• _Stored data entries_
%%

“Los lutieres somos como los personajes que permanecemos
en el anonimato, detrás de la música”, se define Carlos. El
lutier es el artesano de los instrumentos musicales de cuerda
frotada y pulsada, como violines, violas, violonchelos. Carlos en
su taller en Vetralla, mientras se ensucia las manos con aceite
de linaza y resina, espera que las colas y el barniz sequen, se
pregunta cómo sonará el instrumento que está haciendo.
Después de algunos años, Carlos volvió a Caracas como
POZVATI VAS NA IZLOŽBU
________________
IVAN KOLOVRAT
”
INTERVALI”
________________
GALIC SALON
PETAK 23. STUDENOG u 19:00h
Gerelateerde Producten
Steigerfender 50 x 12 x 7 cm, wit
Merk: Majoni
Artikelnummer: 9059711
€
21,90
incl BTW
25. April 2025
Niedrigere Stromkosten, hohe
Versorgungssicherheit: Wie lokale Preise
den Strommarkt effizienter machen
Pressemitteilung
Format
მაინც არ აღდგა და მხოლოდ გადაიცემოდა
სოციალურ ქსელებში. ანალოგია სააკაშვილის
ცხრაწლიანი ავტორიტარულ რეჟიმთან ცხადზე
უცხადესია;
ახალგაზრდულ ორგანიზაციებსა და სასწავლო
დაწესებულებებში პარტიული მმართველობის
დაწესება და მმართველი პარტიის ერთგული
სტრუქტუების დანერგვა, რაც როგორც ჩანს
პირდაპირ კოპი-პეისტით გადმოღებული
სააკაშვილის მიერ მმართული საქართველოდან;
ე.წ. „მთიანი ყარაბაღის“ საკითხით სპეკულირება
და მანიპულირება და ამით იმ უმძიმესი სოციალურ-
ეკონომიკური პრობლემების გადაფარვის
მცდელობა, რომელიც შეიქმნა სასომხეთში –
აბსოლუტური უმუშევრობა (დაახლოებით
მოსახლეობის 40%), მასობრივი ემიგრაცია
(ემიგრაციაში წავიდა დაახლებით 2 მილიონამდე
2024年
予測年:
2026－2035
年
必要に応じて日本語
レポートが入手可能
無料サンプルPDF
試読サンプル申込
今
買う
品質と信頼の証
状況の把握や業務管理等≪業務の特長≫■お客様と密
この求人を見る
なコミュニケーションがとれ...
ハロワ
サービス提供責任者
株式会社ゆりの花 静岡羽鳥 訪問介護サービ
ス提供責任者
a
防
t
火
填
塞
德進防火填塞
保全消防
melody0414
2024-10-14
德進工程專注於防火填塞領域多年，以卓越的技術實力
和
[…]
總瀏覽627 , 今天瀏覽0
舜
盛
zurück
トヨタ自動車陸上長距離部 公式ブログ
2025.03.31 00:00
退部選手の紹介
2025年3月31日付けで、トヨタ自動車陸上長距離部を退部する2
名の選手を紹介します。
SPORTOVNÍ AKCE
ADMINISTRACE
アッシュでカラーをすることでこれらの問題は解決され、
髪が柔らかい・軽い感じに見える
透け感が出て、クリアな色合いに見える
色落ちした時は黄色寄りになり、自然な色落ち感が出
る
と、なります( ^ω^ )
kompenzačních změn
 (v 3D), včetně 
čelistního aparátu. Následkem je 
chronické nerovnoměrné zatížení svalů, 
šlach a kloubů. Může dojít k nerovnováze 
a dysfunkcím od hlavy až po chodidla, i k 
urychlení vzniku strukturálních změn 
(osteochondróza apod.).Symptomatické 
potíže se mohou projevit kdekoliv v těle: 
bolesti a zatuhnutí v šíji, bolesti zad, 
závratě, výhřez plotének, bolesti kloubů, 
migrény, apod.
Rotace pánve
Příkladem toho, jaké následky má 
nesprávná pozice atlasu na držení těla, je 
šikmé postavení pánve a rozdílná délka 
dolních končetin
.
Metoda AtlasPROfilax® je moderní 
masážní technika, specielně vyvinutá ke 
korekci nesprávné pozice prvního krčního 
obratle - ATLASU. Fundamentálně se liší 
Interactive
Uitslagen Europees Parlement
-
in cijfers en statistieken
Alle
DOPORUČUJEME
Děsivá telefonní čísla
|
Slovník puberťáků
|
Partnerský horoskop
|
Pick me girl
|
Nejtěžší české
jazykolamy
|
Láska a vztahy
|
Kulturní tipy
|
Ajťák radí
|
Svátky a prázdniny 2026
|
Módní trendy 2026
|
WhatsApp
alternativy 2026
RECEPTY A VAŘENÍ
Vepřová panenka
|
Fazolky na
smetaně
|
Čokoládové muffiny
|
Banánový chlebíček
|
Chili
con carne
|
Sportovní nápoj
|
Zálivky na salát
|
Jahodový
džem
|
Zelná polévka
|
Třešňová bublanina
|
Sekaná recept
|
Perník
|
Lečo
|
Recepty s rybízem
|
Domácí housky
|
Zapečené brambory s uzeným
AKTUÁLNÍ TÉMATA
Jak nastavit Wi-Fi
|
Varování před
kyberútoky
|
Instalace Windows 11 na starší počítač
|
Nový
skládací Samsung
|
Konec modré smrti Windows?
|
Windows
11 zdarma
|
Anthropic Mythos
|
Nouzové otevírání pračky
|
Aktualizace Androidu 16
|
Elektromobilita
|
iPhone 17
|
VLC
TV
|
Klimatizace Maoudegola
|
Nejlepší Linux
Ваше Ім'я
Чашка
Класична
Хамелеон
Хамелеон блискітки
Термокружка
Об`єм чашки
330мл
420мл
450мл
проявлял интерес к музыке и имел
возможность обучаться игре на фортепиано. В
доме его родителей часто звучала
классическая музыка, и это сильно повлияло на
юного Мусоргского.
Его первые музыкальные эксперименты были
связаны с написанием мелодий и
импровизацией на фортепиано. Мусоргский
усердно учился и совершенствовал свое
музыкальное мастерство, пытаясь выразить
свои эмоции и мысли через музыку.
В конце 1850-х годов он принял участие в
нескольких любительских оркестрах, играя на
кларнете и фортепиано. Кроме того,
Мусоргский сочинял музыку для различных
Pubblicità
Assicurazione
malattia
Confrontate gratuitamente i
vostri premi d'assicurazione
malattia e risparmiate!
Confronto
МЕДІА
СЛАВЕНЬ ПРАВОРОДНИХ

%%

• _Task directions_
Without omission, return all of the records exactly as given.

• _Response to the exercise_
“Los lutieres somos como los personajes que permanecemos
en el anonimato, detrás de la música”, se define Carlos. El
lutier es el artesano de los instrumentos musicales de cuerda
frotada y pulsada, como violines, violas, violonchelos. Carlos en
su taller en Vetralla, mientras se ensucia las manos con aceite
de linaza y resina, espera que las colas y el barniz sequen, se
pregunta cómo sonará el instrumento que está haciendo.
Después de algunos años, Carlos volvió a Caracas como
POZVATI VAS NA IZLOŽBU
________________
IVAN KOLOVRAT
”
INTERVALI”
________________
GALIC SALON
PETAK 23. STUDENOG u 19:00h
Gerelateerde Producten
Steigerfender 50 x 12 x 7 cm, wit
Merk: Majoni
Artikelnummer: 9059711
€
21,90
incl BTW
25. April 2025
Niedrigere Stromkosten, hohe
Versorgungssicherheit: Wie lokale Preise
den Strommarkt effizienter machen
Pressemitteilung
Format
მაინც არ აღდგა და მხოლოდ გადაიცემოდა
სოციალურ ქსელებში. ანალოგია სააკაშვილის
ცხრაწლიანი ავტორიტარულ რეჟიმთან ცხადზე
უცხადესია;
ახალგაზრდულ ორგანიზაციებსა და სასწავლო
დაწესებულებებში პარტიული მმართველობის
დაწესება და მმართველი პარტიის ერთგული
სტრუქტუების დანერგვა, რაც როგორც ჩანს
პირდაპირ კოპი-პეისტით გადმოღებული
სააკაშვილის მიერ მმართული საქართველოდან;
ე.წ. „მთიანი ყარაბაღის“ საკითხით სპეკულირება
და მანიპულირება და ამით იმ უმძიმესი სოციალურ-
ეკონომიკური პრობლემების გადაფარვის
მცდელობა, რომელიც შეიქმნა სასომხეთში –
აბსოლუტური უმუშევრობა (დაახლოებით
მოსახლეობის 40%), მასობრივი ემიგრაცია
(ემიგრაციაში წავიდა დაახლებით 2 მილიონამდე
2024年
予測年:
2026－2035
年
必要に応じて日本語
レポートが入手可能
無料サンプルPDF
試読サンプル申込
今
買う
品質と信頼の証
状況の把握や業務管理等≪業務の特長≫■お客様と密
この求人を見る
なコミュニケーションがとれ...
ハロワ
サービス提供責任者
株式会社ゆりの花 静岡羽鳥 訪問介護サービ
ス提供責任者
a
防
t
火
填
塞
德進防火填塞
保全消防
melody0414
2024-10-14
德進工程專注於防火填塞領域多年，以卓越的技術實力
和
[…]
總瀏覽627 , 今天瀏覽0
舜
盛
zurück
トヨタ自動車陸上長距離部 公式ブログ
2025.03.31 00:00
退部選手の紹介
2025年3月31日付けで、トヨタ自動車陸上長距離部を退部する2
名の選手を紹介します。
SPORTOVNÍ AKCE
ADMINISTRACE
アッシュでカラーをすることでこれらの問題は解決され、
髪が柔らかい・軽い感じに見える
透け感が出て、クリアな色合いに見える
色落ちした時は黄色寄りになり、自然な色落ち感が出
る
と、なります( ^ω^ )
kompenzačních změn
 (v 3D), včetně 
čelistního aparátu. Následkem je 
chronické nerovnoměrné zatížení svalů, 
šlach a kloubů. Může dojít k nerovnováze 
a dysfunkcím od hlavy až po chodidla, i k 
urychlení vzniku strukturálních změn 
(osteochondróza apod.).Symptomatické 
potíže se mohou projevit kdekoliv v těle: 
bolesti a zatuhnutí v šíji, bolesti zad, 
závratě, výhřez plotének, bolesti kloubů, 
migrény, apod.
Rotace pánve
Příkladem toho, jaké následky má 
nesprávná pozice atlasu na držení těla, je 
šikmé postavení pánve a rozdílná délka 
dolních končetin
.
Metoda AtlasPROfilax® je moderní 
masážní technika, specielně vyvinutá ke 
korekci nesprávné pozice prvního krčního 
obratle - ATLASU. Fundamentálně se liší 
Interactive
Uitslagen Europees Parlement
-
in cijfers en statistieken
Alle
DOPORUČUJEME
Děsivá telefonní čísla
|
Slovník puberťáků
|
Partnerský horoskop
|
Pick me girl
|
Nejtěžší české
jazykolamy
|
Láska a vztahy
|
Kulturní tipy
|
Ajťák radí
|
Svátky a prázdniny 2026
|
Módní trendy 2026
|
WhatsApp
alternativy 2026
RECEPTY A VAŘENÍ
Vepřová panenka
|
Fazolky na
smetaně
|
Čokoládové muffiny
|
Banánový chlebíček
|
Chili
con carne
|
Sportovní nápoj
|
Zálivky na salát
|
Jahodový
džem
|
Zelná polévka
|
Třešňová bublanina
|
Sekaná recept
|
Perník
|
Lečo
|
Recepty s rybízem
|
Domácí housky
|
Zapečené brambory s uzeným
AKTUÁLNÍ TÉMATA
Jak nastavit Wi-Fi
|
Varování před
kyberútoky
|
Instalace Windows 11 na starší počítač
|
Nový
skládací Samsung
|
Konec modré smrti Windows?
|
Windows
11 zdarma
|
Anthropic Mythos
|
Nouzové otevírání pračky
|
Aktualizace Androidu 16
|
Elektromobilita
|
iPhone 17
|
VLC
TV
|
Klimatizace Maoudegola
|
Nejlepší Linux
Ваше Ім'я
Чашка
Класична
Хамелеон
Хамелеон блискітки
Термокружка
Об`єм чашки
330мл
420мл
450мл
проявлял интерес к музыке и имел
возможность обучаться игре на фортепиано. В
доме его родителей часто звучала
классическая музыка, и это сильно повлияло на
юного Мусоргского.
Его первые музыкальные эксперименты были
связаны с написанием мелодий и
импровизацией на фортепиано. Мусоргский
усердно учился и совершенствовал свое
музыкальное мастерство, пытаясь выразить
свои эмоции и мысли через музыку.
В конце 1850-х годов он принял участие в
нескольких любительских оркестрах, играя на
кларнете и фортепиано. Кроме того,
Мусоргский сочинял музыку для различных
Pubblicità
Assicurazione
malattia
Confrontate gratuitamente i
vostri premi d'assicurazione
malattia e risparmiate!
Confronto
МЕДІА
СЛАВЕНЬ ПРАВОРОДНИХ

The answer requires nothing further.